The contracts, signed in 2005 and 2006, were a “sham” designed to circumvent a Michigan law capping how much debt cities could incur, the city said yesterday in a complaint filed in U.S. Bankruptcy Court in Detroit.

Those contracts allowed two city service corporations to issue so-called certificates of participation to fund pensions for municipal workers. Detroit officials at the time decided the contracts didn’t need to be considered debt for purposes of the state cap, according to court papers.

“City officials turned a blind eye to the requirements of state law and to the city’s desperate financial condition,” according to the complaint. The transactions “were nothing more than borrowings by the city of Detroit, thinly disguised as a back-to-back series of contract payments.”

When Detroit’s emergency financial manager, Kevyn Orr, put the city into bankruptcy in July, he cited the pension debt and a related set of interest-rate swaps as contributing to the financial crisis. Detroit listed $18 billion in liabilities in its bankruptcy filing and said it could no longer meet its financial obligations and still provide basic services to the city’s 700,000 residents.

‘Move Forward’

“This deal was bad for the city from its onset despite reassurances it would adequately resolve the city’s pension issues,” Orr said yesterday in a statement. “We have tried without success to negotiate a resolution to this dispute and to allow the city and its taxpayers to move forward and unwind these illegal transactions.”

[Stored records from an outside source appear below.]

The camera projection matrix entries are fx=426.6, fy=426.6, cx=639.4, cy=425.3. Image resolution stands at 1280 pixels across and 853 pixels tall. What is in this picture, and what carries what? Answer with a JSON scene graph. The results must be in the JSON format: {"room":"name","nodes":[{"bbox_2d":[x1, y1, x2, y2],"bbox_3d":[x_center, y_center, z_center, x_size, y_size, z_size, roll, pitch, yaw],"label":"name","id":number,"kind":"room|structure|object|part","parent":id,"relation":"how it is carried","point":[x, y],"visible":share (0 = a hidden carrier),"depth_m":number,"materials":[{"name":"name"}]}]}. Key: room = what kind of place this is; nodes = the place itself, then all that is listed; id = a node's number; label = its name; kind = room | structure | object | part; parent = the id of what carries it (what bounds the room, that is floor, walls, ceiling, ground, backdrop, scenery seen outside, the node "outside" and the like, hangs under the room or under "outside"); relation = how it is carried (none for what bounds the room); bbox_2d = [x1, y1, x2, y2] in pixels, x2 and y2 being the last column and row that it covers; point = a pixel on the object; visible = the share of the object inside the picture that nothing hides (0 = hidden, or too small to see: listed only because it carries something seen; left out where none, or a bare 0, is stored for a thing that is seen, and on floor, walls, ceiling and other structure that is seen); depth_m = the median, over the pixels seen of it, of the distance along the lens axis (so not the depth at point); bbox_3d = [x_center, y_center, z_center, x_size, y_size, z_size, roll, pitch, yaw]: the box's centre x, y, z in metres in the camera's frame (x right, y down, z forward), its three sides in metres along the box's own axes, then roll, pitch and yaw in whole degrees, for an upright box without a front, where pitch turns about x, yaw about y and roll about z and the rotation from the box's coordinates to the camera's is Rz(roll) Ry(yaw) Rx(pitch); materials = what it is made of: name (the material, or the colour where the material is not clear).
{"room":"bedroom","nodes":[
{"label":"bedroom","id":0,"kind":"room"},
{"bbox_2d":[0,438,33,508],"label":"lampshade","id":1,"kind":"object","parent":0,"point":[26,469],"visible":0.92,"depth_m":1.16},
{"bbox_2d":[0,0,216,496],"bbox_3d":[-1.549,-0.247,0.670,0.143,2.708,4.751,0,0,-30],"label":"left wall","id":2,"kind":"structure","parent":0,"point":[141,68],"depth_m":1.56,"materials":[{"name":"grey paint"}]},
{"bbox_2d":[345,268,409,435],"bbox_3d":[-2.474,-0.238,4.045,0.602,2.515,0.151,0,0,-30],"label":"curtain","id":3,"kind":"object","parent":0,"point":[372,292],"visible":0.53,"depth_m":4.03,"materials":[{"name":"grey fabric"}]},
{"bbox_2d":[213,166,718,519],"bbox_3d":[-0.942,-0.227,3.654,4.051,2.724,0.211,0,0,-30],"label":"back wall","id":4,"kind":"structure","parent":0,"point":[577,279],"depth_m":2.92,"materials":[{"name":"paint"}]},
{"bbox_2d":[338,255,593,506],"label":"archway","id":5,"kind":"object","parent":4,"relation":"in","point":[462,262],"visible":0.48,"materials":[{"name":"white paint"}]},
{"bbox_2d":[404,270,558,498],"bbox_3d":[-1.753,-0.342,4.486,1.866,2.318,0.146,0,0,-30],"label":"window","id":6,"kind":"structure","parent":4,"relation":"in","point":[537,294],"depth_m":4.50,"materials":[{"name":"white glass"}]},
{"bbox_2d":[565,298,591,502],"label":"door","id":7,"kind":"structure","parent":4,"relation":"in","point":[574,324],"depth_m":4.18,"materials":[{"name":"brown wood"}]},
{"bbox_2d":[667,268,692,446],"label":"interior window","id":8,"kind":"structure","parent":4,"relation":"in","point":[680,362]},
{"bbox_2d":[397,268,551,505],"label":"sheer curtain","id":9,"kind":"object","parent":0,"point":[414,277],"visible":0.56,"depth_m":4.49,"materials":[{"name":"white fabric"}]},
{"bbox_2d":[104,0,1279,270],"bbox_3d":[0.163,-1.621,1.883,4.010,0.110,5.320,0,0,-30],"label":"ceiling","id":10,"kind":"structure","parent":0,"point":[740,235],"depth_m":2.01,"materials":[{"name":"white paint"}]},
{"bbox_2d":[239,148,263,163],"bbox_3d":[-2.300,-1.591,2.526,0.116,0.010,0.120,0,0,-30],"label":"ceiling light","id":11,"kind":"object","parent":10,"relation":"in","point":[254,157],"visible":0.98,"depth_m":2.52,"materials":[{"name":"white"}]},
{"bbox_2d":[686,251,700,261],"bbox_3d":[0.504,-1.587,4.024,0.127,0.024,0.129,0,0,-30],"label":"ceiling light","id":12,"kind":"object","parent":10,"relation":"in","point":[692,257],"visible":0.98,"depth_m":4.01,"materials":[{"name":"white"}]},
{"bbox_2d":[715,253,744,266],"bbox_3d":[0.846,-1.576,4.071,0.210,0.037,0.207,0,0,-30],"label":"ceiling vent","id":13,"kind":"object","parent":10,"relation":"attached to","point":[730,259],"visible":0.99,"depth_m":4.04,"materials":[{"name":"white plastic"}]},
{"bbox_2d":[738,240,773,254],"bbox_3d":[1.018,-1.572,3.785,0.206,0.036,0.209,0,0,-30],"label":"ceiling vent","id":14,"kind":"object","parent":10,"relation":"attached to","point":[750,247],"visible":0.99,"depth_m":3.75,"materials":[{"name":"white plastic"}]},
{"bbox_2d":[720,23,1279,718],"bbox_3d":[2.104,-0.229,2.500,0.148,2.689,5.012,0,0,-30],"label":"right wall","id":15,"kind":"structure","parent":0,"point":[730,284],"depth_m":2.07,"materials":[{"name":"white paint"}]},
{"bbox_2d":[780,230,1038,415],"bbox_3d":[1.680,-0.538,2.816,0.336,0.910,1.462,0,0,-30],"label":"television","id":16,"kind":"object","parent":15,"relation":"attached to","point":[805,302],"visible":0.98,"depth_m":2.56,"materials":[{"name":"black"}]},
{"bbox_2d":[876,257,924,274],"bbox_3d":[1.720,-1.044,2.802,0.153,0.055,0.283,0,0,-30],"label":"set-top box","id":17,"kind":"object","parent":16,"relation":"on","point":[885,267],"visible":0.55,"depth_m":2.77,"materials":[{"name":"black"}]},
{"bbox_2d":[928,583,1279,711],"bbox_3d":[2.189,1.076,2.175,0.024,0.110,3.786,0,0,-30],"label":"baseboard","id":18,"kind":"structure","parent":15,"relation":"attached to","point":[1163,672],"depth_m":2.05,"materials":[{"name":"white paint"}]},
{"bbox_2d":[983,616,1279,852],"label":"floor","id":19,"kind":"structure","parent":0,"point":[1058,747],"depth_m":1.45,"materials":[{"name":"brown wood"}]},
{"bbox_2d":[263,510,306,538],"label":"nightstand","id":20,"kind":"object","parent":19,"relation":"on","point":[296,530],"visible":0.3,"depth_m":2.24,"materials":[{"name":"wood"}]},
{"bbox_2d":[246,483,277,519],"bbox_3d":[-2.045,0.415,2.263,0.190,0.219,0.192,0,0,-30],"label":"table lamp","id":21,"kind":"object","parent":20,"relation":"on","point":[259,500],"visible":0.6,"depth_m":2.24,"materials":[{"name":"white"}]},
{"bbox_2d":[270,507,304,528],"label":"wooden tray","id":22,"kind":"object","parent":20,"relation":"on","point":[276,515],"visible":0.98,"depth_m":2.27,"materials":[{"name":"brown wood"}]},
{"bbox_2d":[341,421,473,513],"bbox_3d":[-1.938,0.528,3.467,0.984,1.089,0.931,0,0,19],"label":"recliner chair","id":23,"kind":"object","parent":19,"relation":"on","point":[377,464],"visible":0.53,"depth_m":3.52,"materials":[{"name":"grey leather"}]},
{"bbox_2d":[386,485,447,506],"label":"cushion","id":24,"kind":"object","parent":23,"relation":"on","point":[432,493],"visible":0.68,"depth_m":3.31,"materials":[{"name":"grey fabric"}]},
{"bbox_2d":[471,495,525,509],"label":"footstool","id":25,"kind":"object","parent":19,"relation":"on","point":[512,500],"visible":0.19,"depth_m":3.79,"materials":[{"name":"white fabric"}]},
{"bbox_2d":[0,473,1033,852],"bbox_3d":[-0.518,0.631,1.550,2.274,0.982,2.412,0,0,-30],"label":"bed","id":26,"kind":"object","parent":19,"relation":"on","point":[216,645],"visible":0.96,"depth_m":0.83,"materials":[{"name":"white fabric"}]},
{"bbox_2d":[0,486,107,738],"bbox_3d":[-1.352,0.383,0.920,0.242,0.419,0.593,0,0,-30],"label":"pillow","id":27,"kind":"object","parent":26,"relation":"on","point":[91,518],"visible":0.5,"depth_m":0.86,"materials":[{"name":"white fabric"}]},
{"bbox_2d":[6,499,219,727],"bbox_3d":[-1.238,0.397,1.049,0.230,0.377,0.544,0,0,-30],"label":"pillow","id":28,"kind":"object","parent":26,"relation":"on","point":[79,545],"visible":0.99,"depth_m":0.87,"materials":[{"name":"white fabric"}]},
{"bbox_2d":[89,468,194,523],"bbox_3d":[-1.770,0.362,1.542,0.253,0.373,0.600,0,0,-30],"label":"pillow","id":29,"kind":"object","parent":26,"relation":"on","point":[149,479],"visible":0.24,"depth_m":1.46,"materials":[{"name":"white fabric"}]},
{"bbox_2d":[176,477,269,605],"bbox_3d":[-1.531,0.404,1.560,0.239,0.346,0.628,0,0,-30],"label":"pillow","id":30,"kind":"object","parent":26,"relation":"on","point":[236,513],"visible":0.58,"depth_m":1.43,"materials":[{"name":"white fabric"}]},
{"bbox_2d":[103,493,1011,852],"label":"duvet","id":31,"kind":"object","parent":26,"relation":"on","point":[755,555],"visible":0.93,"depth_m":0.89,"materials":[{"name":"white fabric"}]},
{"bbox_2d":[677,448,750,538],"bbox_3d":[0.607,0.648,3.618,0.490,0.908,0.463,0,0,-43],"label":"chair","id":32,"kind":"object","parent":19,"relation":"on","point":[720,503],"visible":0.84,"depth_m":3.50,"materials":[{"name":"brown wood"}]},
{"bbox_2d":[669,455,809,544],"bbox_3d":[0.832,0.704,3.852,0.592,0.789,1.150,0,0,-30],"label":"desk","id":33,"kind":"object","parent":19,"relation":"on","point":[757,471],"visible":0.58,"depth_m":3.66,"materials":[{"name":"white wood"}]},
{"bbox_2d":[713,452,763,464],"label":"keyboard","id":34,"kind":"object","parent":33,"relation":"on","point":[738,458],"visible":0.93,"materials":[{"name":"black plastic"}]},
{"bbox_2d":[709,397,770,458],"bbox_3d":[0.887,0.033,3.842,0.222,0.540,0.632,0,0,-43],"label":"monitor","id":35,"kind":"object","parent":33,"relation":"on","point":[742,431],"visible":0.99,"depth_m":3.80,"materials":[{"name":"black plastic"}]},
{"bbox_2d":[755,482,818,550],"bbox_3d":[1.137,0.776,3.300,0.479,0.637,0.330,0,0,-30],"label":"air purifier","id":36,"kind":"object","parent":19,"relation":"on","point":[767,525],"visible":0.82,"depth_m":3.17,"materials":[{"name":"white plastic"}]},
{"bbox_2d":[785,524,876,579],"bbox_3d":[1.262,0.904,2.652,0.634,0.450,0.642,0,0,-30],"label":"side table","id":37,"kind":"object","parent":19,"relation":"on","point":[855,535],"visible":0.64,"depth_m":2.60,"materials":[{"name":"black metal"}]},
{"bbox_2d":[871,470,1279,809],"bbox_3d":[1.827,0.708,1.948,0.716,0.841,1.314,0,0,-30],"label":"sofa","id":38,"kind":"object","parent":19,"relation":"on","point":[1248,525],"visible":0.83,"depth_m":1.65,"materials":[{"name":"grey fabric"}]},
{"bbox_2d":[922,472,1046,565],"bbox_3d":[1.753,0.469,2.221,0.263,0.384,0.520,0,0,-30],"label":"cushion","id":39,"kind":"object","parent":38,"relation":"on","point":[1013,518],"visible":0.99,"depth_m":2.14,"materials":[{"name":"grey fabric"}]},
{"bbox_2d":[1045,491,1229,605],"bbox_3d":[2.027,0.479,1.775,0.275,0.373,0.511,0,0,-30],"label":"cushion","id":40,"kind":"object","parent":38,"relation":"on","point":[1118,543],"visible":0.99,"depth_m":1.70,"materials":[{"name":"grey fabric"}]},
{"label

Before filing the suit, Detroit had given Bank of America Corp. (BAC) and UBS AG (UBSN) until yesterday to say how much they would accept to cancel the swaps connected to the pension debt, a person familiar with the talks said. Those swaps, originally designed to protect against rising interest rates, have cost taxpayers more than $200 million since 2009.

U.S. Bankruptcy Judge Steven Rhodes last month rejected as too costly a proposal to pay $165 million to cancel the swaps and told the city to seek a better price.

Casino Taxes

Without a new deal, the city would consider taking action to have the swaps declared illegal and to prevent the banks from seizing about $4.2 million in casino taxes held in a custodial account, said the person, who asked not to be identified because the talks are private.

Under a draft debt-adjustment plan sent to creditors, Detroit would pay nothing to Bank of America and UBS. While the city said in the plan that it disputes the legitimacy of the swaps, it said it may set aside about $4.2 million a month in a reserve fund in case a court finds them legal. Orr said he may file a plan with the court early this month.

Bill Halldin, a spokesman for Bank of America, declined to comment on the lawsuit. Megan Stinson, a spokeswoman for UBS, didn’t immediately respond to an e-mail seeking comment yesterday after regular business hours.

The pension debt was issued in 2005 and 2006. The swaps were designed to protect against rising interest rates by requiring the banks to pay the city if rates climbed above a certain level. When rates fell, Detroit was required to make monthly payments.

‘Disastrous’ Consequences

In 2009, the city was forced to directly assume the service corporations’ obligations under the swaps, “with further, disastrous financial consequences,” according to yesterday’s filing.

Days before seeking bankruptcy protection, Detroit agreed to pay $230 million to cancel the swaps contracts, which were signed with Zurich-based UBS and SBS Financial Products Co. Merrill Lynch, a unit of Charlotte, North Carolina-based Bank of America, took over the SBS position in July. After the price was knocked down to $165 in December, it still failed to win court approval.

Creditors led by bond insurer Syncora Guarantee Inc. opposed a settlement. The city didn’t prove it would lose if it sued to cancel the swaps contracts instead of settling with the banks, Syncora said.

The case is City of Detroit v. Detroit General Retirement System Service Corp., 14-04112, U.S. Bankruptcy Court, Eastern District of Michigan (Detroit). The bankruptcy is In re City of Detroit, 13-53846, in the same court.